:: Job ::
Copy, from the entries below, each line where the word "Pair" can be found.
─── Exercise input ───
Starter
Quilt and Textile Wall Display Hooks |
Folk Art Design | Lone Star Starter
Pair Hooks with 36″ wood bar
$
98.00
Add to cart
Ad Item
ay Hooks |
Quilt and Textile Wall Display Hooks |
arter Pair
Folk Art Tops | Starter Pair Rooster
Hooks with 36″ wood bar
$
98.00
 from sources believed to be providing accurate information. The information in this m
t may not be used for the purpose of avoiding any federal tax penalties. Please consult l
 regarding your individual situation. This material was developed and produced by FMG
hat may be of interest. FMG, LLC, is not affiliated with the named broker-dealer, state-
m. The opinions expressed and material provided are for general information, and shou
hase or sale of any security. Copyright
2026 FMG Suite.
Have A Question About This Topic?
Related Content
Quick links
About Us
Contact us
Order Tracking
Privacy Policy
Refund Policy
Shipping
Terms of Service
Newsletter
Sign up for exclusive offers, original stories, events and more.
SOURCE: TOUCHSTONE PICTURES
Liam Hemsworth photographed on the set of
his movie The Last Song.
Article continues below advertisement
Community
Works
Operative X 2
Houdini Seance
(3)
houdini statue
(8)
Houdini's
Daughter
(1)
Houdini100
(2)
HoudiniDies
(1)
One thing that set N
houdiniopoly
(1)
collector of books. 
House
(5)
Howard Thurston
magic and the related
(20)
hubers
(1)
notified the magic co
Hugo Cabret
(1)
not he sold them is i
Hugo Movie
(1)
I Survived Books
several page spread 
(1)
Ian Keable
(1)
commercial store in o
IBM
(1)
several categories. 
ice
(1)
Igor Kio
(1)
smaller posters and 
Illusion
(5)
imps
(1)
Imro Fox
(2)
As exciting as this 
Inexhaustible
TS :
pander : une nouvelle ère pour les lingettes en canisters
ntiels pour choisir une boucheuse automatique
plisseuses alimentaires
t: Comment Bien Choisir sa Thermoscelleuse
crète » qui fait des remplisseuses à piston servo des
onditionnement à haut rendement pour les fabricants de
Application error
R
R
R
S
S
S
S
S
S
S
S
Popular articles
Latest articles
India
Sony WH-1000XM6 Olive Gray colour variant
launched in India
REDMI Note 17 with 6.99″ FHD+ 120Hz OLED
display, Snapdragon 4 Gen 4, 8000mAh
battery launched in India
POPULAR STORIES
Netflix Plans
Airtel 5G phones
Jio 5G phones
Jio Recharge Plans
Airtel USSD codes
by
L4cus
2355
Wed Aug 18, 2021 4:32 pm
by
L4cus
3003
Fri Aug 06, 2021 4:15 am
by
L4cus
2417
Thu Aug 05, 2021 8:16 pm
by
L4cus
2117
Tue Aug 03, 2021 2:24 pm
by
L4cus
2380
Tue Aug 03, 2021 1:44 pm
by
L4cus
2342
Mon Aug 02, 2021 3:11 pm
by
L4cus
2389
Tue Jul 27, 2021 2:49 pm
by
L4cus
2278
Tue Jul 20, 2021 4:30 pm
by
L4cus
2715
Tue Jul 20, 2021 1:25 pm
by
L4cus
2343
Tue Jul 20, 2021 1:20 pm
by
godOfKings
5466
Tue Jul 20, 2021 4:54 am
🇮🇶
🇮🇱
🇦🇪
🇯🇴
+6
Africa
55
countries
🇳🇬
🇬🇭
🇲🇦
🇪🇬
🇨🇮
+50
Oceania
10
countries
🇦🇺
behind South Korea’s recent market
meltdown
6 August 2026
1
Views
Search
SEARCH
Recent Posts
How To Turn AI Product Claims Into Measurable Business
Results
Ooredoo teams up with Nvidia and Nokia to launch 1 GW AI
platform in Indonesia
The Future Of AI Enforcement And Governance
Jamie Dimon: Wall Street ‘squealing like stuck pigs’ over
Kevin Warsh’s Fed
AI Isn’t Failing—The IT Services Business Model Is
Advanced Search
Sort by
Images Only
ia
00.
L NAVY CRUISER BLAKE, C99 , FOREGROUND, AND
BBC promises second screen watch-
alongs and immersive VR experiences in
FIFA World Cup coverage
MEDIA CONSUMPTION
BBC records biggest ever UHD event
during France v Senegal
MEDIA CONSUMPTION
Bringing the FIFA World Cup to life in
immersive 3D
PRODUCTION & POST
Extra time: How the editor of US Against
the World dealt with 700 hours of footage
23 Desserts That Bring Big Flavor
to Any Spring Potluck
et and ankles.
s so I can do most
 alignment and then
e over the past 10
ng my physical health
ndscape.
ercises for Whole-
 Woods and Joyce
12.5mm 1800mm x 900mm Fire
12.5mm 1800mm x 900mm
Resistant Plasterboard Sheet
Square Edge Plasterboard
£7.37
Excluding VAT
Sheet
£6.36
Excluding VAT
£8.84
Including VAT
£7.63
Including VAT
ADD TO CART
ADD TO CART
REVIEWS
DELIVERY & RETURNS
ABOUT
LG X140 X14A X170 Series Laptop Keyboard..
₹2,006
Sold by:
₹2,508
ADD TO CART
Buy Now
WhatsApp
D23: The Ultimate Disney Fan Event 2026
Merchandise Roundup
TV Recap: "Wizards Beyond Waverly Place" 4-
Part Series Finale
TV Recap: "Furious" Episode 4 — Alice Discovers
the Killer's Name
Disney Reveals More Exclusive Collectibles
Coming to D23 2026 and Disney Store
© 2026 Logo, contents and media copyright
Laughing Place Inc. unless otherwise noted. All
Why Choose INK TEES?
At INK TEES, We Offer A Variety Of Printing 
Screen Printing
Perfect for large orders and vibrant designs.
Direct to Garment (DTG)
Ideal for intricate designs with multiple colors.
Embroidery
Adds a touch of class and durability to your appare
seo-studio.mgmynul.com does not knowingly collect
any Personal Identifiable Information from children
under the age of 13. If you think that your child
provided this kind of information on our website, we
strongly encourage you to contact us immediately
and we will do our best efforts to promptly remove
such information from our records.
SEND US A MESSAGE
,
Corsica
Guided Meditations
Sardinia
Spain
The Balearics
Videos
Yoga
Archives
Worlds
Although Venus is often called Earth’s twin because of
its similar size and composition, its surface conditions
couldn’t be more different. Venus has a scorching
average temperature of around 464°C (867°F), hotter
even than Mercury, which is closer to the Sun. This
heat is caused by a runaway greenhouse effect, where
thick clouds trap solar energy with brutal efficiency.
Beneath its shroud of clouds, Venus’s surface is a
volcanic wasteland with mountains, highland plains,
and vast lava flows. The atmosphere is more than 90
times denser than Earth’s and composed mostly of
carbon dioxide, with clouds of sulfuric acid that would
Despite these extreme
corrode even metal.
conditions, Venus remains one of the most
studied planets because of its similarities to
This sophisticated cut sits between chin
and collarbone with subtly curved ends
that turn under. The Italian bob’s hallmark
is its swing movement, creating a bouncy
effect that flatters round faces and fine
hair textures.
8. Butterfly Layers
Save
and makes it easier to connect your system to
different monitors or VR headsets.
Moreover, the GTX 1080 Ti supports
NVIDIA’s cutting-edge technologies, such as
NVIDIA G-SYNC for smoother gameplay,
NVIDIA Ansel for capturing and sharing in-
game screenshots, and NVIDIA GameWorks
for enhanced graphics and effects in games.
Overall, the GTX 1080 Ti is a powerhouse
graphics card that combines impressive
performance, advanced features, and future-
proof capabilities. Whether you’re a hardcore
───
:: Answer for this exercise ::
Pair Hooks with 36″ wood bar
arter Pair
Folk Art Tops | Starter Pair Rooster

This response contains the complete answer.